* [The exercise] Reproduce each of the lines below verbatim, from the first to the last.

* [Extracted material]
________________

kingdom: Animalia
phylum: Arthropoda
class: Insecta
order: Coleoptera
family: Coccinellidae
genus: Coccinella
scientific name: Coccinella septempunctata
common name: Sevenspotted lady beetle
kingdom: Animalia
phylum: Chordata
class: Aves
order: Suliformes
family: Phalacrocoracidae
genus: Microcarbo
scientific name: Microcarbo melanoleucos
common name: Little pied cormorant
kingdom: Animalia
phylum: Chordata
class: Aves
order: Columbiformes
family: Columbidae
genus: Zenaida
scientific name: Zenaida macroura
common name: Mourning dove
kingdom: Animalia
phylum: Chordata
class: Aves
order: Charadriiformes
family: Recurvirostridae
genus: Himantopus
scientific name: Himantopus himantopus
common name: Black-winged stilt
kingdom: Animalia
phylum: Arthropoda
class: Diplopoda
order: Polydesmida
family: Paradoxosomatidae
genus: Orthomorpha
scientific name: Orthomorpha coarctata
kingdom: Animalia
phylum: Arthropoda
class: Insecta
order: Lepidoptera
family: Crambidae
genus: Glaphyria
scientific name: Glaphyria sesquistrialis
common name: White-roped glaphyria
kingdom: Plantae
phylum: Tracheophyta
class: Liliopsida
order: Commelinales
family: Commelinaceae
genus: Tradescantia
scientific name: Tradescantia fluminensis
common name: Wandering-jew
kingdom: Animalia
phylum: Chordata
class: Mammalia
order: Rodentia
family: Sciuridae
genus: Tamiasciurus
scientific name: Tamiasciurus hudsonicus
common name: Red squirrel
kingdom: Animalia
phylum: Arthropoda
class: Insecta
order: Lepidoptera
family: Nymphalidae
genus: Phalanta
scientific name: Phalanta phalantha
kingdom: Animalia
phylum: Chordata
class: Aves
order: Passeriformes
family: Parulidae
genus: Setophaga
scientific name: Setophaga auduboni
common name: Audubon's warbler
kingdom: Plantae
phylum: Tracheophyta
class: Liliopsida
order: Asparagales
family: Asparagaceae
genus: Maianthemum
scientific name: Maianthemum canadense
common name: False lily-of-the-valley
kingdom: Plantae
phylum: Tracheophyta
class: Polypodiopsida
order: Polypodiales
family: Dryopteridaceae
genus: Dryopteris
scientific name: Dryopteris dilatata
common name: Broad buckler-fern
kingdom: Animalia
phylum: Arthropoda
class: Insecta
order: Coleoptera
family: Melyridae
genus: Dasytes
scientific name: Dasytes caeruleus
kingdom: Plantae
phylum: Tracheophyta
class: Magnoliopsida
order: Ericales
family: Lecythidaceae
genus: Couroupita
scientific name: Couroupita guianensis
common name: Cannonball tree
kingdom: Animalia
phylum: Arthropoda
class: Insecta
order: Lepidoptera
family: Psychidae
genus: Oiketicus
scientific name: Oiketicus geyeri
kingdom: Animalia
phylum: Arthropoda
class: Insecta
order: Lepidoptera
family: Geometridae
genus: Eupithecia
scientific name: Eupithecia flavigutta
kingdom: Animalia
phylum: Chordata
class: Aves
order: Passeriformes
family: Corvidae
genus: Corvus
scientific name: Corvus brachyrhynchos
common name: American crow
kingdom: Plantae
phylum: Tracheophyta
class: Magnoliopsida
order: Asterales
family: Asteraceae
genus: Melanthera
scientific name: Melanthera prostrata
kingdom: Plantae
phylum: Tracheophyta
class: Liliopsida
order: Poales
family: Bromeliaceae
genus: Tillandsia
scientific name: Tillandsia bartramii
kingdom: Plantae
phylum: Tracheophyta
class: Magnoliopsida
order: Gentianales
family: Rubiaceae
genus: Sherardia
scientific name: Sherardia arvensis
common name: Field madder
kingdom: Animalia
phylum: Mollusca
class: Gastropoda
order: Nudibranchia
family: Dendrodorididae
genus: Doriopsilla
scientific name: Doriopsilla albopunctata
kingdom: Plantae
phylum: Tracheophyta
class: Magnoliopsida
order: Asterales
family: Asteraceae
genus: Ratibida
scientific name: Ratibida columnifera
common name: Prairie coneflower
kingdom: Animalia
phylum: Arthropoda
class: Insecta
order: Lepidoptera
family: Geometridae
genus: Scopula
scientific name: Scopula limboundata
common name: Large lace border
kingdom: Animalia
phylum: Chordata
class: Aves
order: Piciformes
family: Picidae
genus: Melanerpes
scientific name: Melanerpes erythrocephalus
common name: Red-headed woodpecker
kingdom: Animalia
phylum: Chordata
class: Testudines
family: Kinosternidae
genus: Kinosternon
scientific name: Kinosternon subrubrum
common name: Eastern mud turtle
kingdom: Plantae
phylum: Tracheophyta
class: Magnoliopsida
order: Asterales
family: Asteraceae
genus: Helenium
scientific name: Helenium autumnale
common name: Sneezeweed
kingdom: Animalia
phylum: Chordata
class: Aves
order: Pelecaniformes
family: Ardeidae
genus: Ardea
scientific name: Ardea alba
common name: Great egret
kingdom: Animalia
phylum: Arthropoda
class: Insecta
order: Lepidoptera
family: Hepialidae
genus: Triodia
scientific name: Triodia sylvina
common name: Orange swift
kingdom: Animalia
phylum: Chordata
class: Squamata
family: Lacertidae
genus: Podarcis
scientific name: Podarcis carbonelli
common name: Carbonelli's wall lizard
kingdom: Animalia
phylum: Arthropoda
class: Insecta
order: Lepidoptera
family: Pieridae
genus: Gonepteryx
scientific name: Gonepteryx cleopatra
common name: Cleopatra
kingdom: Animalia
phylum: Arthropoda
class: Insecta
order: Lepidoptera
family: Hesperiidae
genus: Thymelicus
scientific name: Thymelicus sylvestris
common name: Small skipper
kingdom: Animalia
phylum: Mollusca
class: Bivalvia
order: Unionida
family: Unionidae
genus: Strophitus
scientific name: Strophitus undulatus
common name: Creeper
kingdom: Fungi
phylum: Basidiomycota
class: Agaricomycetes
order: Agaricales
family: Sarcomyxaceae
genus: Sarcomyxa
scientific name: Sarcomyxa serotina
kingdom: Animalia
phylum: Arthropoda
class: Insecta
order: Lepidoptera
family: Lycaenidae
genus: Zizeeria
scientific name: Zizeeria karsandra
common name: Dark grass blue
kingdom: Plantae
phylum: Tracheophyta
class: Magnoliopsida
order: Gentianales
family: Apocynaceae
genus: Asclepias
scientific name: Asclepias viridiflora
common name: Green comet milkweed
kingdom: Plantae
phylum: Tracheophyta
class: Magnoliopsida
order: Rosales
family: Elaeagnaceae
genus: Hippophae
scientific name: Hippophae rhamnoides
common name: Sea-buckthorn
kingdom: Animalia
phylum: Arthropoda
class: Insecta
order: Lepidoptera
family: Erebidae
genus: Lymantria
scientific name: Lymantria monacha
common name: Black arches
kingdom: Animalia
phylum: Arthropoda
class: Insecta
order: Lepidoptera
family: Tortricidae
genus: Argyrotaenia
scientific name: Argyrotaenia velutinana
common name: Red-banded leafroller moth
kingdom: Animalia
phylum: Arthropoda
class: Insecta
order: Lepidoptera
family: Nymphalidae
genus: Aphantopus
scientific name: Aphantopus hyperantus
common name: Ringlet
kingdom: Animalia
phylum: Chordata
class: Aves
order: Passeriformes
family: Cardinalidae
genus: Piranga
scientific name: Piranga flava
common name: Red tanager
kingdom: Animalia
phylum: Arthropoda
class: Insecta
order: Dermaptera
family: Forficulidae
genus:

________________

* [Response below]
kingdom: Animalia
phylum: Arthropoda
class: Insecta
order: Coleoptera
family: Coccinellidae
genus: Coccinella
scientific name: Coccinella septempunctata
common name: Sevenspotted lady beetle
kingdom: Animalia
phylum: Chordata
class: Aves
order: Suliformes
family: Phalacrocoracidae
genus: Microcarbo
scientific name: Microcarbo melanoleucos
common name: Little pied cormorant
kingdom: Animalia
phylum: Chordata
class: Aves
order: Columbiformes
family: Columbidae
genus: Zenaida
scientific name: Zenaida macroura
common name: Mourning dove
kingdom: Animalia
phylum: Chordata
class: Aves
order: Charadriiformes
family: Recurvirostridae
genus: Himantopus
scientific name: Himantopus himantopus
common name: Black-winged stilt
kingdom: Animalia
phylum: Arthropoda
class: Diplopoda
order: Polydesmida
family: Paradoxosomatidae
genus: Orthomorpha
scientific name: Orthomorpha coarctata
kingdom: Animalia
phylum: Arthropoda
class: Insecta
order: Lepidoptera
family: Crambidae
genus: Glaphyria
scientific name: Glaphyria sesquistrialis
common name: White-roped glaphyria
kingdom: Plantae
phylum: Tracheophyta
class: Liliopsida
order: Commelinales
family: Commelinaceae
genus: Tradescantia
scientific name: Tradescantia fluminensis
common name: Wandering-jew
kingdom: Animalia
phylum: Chordata
class: Mammalia
order: Rodentia
family: Sciuridae
genus: Tamiasciurus
scientific name: Tamiasciurus hudsonicus
common name: Red squirrel
kingdom: Animalia
phylum: Arthropoda
class: Insecta
order: Lepidoptera
family: Nymphalidae
genus: Phalanta
scientific name: Phalanta phalantha
kingdom: Animalia
phylum: Chordata
class: Aves
order: Passeriformes
family: Parulidae
genus: Setophaga
scientific name: Setophaga auduboni
common name: Audubon's warbler
kingdom: Plantae
phylum: Tracheophyta
class: Liliopsida
order: Asparagales
family: Asparagaceae
genus: Maianthemum
scientific name: Maianthemum canadense
common name: False lily-of-the-valley
kingdom: Plantae
phylum: Tracheophyta
class: Polypodiopsida
order: Polypodiales
family: Dryopteridaceae
genus: Dryopteris
scientific name: Dryopteris dilatata
common name: Broad buckler-fern
kingdom: Animalia
phylum: Arthropoda
class: Insecta
order: Coleoptera
family: Melyridae
genus: Dasytes
scientific name: Dasytes caeruleus
kingdom: Plantae
phylum: Tracheophyta
class: Magnoliopsida
order: Ericales
family: Lecythidaceae
genus: Couroupita
scientific name: Couroupita guianensis
common name: Cannonball tree
kingdom: Animalia
phylum: Arthropoda
class: Insecta
order: Lepidoptera
family: Psychidae
genus: Oiketicus
scientific name: Oiketicus geyeri
kingdom: Animalia
phylum: Arthropoda
class: Insecta
order: Lepidoptera
family: Geometridae
genus: Eupithecia
scientific name: Eupithecia flavigutta
kingdom: Animalia
phylum: Chordata
class: Aves
order: Passeriformes
family: Corvidae
genus: Corvus
scientific name: Corvus brachyrhynchos
common name: American crow
kingdom: Plantae
phylum: Tracheophyta
class: Magnoliopsida
order: Asterales
family: Asteraceae
genus: Melanthera
scientific name: Melanthera prostrata
kingdom: Plantae
phylum: Tracheophyta
class: Liliopsida
order: Poales
family: Bromeliaceae
genus: Tillandsia
scientific name: Tillandsia bartramii
kingdom: Plantae
phylum: Tracheophyta
class: Magnoliopsida
order: Gentianales
family: Rubiaceae
genus: Sherardia
scientific name: Sherardia arvensis
common name: Field madder
kingdom: Animalia
phylum: Mollusca
class: Gastropoda
order: Nudibranchia
family: Dendrodorididae
genus: Doriopsilla
scientific name: Doriopsilla albopunctata
kingdom: Plantae
phylum: Tracheophyta
class: Magnoliopsida
order: Asterales
family: Asteraceae
genus: Ratibida
scientific name: Ratibida columnifera
common name: Prairie coneflower
kingdom: Animalia
phylum: Arthropoda
class: Insecta
order: Lepidoptera
family: Geometridae
genus: Scopula
scientific name: Scopula limboundata
common name: Large lace border
kingdom: Animalia
phylum: Chordata
class: Aves
order: Piciformes
family: Picidae
genus: Melanerpes
scientific name: Melanerpes erythrocephalus
common name: Red-headed woodpecker
kingdom: Animalia
phylum: Chordata
class: Testudines
family: Kinosternidae
genus: Kinosternon
scientific name: Kinosternon subrubrum
common name: Eastern mud turtle
kingdom: Plantae
phylum: Tracheophyta
class: Magnoliopsida
order: Asterales
family: Asteraceae
genus: Helenium
scientific name: Helenium autumnale
common name: Sneezeweed
kingdom: Animalia
phylum: Chordata
class: Aves
order: Pelecaniformes
family: Ardeidae
genus: Ardea
scientific name: Ardea alba
common name: Great egret
kingdom: Animalia
phylum: Arthropoda
class: Insecta
order: Lepidoptera
family: Hepialidae
genus: Triodia
scientific name: Triodia sylvina
common name: Orange swift
kingdom: Animalia
phylum: Chordata
class: Squamata
family: Lacertidae
genus: Podarcis
scientific name: Podarcis carbonelli
common name: Carbonelli's wall lizard
kingdom: Animalia
phylum: Arthropoda
class: Insecta
order: Lepidoptera
family: Pieridae
genus: Gonepteryx
scientific name: Gonepteryx cleopatra
common name: Cleopatra
kingdom: Animalia
phylum: Arthropoda
class: Insecta
order: Lepidoptera
family: Hesperiidae
genus: Thymelicus
scientific name: Thymelicus sylvestris
common name: Small skipper
kingdom: Animalia
phylum: Mollusca
class: Bivalvia
order: Unionida
family: Unionidae
genus: Strophitus
scientific name: Strophitus undulatus
common name: Creeper
kingdom: Fungi
phylum: Basidiomycota
class: Agaricomycetes
order: Agaricales
family: Sarcomyxaceae
genus: Sarcomyxa
scientific name: Sarcomyxa serotina
kingdom: Animalia
phylum: Arthropoda
class: Insecta
order: Lepidoptera
family: Lycaenidae
genus: Zizeeria
scientific name: Zizeeria karsandra
common name: Dark grass blue
kingdom: Plantae
phylum: Tracheophyta
class: Magnoliopsida
order: Gentianales
family: Apocynaceae
genus: Asclepias
scientific name: Asclepias viridiflora
common name: Green comet milkweed
kingdom: Plantae
phylum: Tracheophyta
class: Magnoliopsida
order: Rosales
family: Elaeagnaceae
genus: Hippophae
scientific name: Hippophae rhamnoides
common name: Sea-buckthorn
kingdom: Animalia
phylum: Arthropoda
class: Insecta
order: Lepidoptera
family: Erebidae
genus: Lymantria
scientific name: Lymantria monacha
common name: Black arches
kingdom: Animalia
phylum: Arthropoda
class: Insecta
order: Lepidoptera
family: Tortricidae
genus: Argyrotaenia
scientific name: Argyrotaenia velutinana
common name: Red-banded leafroller moth
kingdom: Animalia
phylum: Arthropoda
class: Insecta
order: Lepidoptera
family: Nymphalidae
genus: Aphantopus
scientific name: Aphantopus hyperantus
common name: Ringlet
kingdom: Animalia
phylum: Chordata
class: Aves
order: Passeriformes
family: Cardinalidae
genus: Piranga
scientific name: Piranga flava
common name: Red tanager
kingdom: Animalia
phylum: Arthropoda
class: Insecta
order: Dermaptera
family: Forficulidae
genus:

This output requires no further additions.